» PROVIDED ENTRIES:
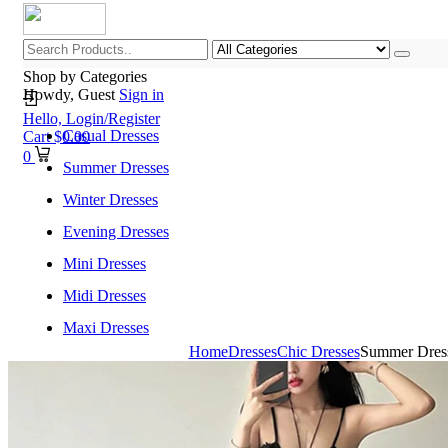
Shop by Categories
Howdy, Guest
Sign in
Hello,
Login/Register
Casual Dresses
Cart
$
0.00
0
Summer Dresses
Winter Dresses
Evening Dresses
Mini Dresses
Midi Dresses
Maxi Dresses
Home
Dresses
Chic Dresses
Summer Dress
Home
Shop All Categories
New Arrivals
Best Selling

» TO DO:
Turn the lines above into a JSON list of strings, with one string for each line and blank lines left out. Leave the pictures out of the answer.

» EXERCISE SOLUTION:
[
  "Shop by Categories",
  "Howdy, Guest",
  "Sign in",
  "Hello,",
  "Login/Register",
  "Casual Dresses",
  "Cart",
  "$",
  "0.00",
  "0",
  "Summer Dresses",
  "Winter Dresses",
  "Evening Dresses",
  "Mini Dresses",
  "Midi Dresses",
  "Maxi Dresses",
  "Home",
  "Dresses",
  "Chic Dresses",
  "Summer Dress",
  "Home",
  "Shop All Categories",
  "New Arrivals",
  "Best Selling"
]